Spam Filtering Change

     The majority of spam filters here put spam in a folder named “spam” rather than rejecting it outright.

     However, there are two types of spam that I manually block when discovered, virii and phishing scams.  Virii are various computer viruses, especially ransomware.  When I find a server is infected, I block mail from that server until there is some indication this has been fixed. The same is true of phishing scams, where people try to social engineer to get your authentication information here or elsewhere.

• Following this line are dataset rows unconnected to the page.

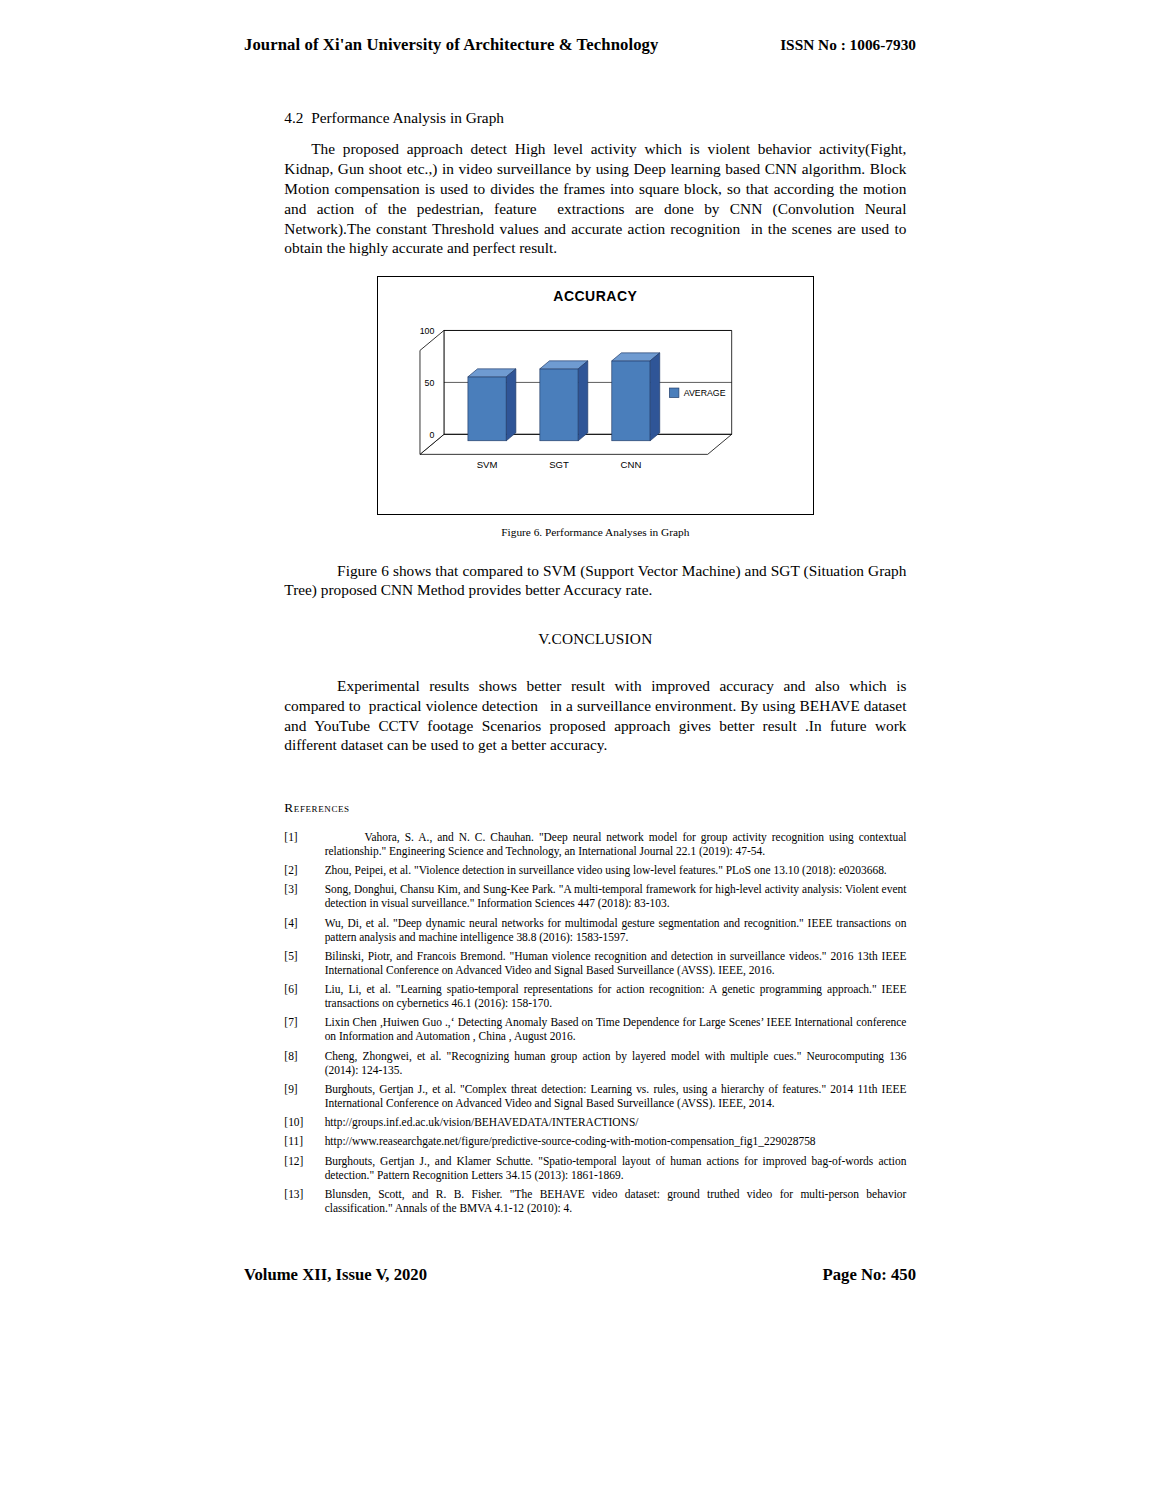Journal of Xi'an University of Architecture & Technology
ISSN No : 1006-7930
4.2 Performance Analysis in Graph
The proposed approach detect High level activity which is violent behavior activity(Fight, Kidnap, Gun shoot etc.,) in video surveillance by using Deep learning based CNN algorithm. Block Motion compensation is used to divides the frames into square block, so that according the motion and action of the pedestrian, feature extractions are done by CNN (Convolution Neural Network).The constant Threshold values and accurate action recognition in the scenes are used to obtain the highly accurate and perfect result.
ACCURACY
100 50 0 SVM SGT CNN AVERAGE
Figure 6. Performance Analyses in Graph
Figure 6 shows that compared to SVM (Support Vector Machine) and SGT (Situation Graph Tree) proposed CNN Method provides better Accuracy rate.
V.CONCLUSION
Experimental results shows better result with improved accuracy and also which is compared to practical violence detection in a surveillance environment. By using BEHAVE dataset and YouTube CCTV footage Scenarios proposed approach gives better result .In future work different dataset can be used to get a better accuracy.
References
[1] Vahora, S. A., and N. C. Chauhan. "Deep neural network model for group activity recognition using contextual relationship." Engineering Science and Technology, an International Journal 22.1 (2019): 47-54.
[2] Zhou, Peipei, et al. "Violence detection in surveillance video using low-level features." PLoS one 13.10 (2018): e0203668.
[3] Song, Donghui, Chansu Kim, and Sung-Kee Park. "A multi-temporal framework for high-level activity analysis: Violent event detection in visual surveillance." Information Sciences 447 (2018): 83-103.
[4] Wu, Di, et al. "Deep dynamic neural networks for multimodal gesture segmentation and recognition." IEEE transactions on pattern analysis and machine intelligence 38.8 (2016): 1583-1597.
[5] Bilinski, Piotr, and Francois Bremond. "Human violence recognition and detection in surveillance videos." 2016 13th IEEE International Conference on Advanced Video and Signal Based Surveillance (AVSS). IEEE, 2016.
[6] Liu, Li, et al. "Learning spatio-temporal representations for action recognition: A genetic programming approach." IEEE transactions on cybernetics 46.1 (2016): 158-170.
[7] Lixin Chen ,Huiwen Guo .,‘ Detecting Anomaly Based on Time Dependence for Large Scenes’ IEEE International conference on Information and Automation , China , August 2016.
[8] Cheng, Zhongwei, et al. "Recognizing human group action by layered model with multiple cues." Neurocomputing 136 (2014): 124-135.
[9] Burghouts, Gertjan J., et al. "Complex threat detection: Learning vs. rules, using a hierarchy of features." 2014 11th IEEE International Conference on Advanced Video and Signal Based Surveillance (AVSS). IEEE, 2014.
[10] http://groups.inf.ed.ac.uk/vision/BEHAVEDATA/INTERACTIONS/
[11] http://www.reasearchgate.net/figure/predictive-source-coding-with-motion-compensation_fig1_229028758
[12] Burghouts, Gertjan J., and Klamer Schutte. "Spatio-temporal layout of human actions for improved bag-of-words action detection." Pattern Recognition Letters 34.15 (2013): 1861-1869.
[13] Blunsden, Scott, and R. B. Fisher. "The BEHAVE video dataset: ground truthed video for multi-person behavior classification." Annals of the BMVA 4.1-12 (2010): 4.
Volume XII, Issue V, 2020
Page No: 450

     There are a few really bad players in this area, an outfit called Sendgrid is the absolute worst.  I have had more than 30 of their servers blocked for ongoing malicious content and I’ve never gotten a response from them beyond a form letter and I’ve never seen the abuse actually stop.  Unfortunately they are also used by major corporations to contact their customers.  Therefore, I try to be very selective about servers blocked and limit only to clearly infected servers, but, occasionally I get overly broad.  And these actions are manual which also make them less effective than they could be because often the scammer or spammer has already dumped his entire list when I notice and take action.

     Yesterday I made a significant change in the way this is handled.  I am no longer blocking servers and address space manually.  Rather, I have created a fail2ban jail that recognizes many of these things, also things like a lot of mails sent to non-existent addresses, mail forged as being from eskimo.com but is coming from external sources, etc, and I’m now using it to block these sites.

     After the first night of this being implemented, my spambox had about one third as much spam as it did previously.  I believe this is because it’s acting much faster than I would do manually, but an additional plus, there will be less legitimate mail blocked because this is ALWAYS done on a per server basis never entire address blocks as I often did for some bad players and because these blocks are automatically removed after two days but if the abuse is repeated from the same server then it will be blocked on a longer basis.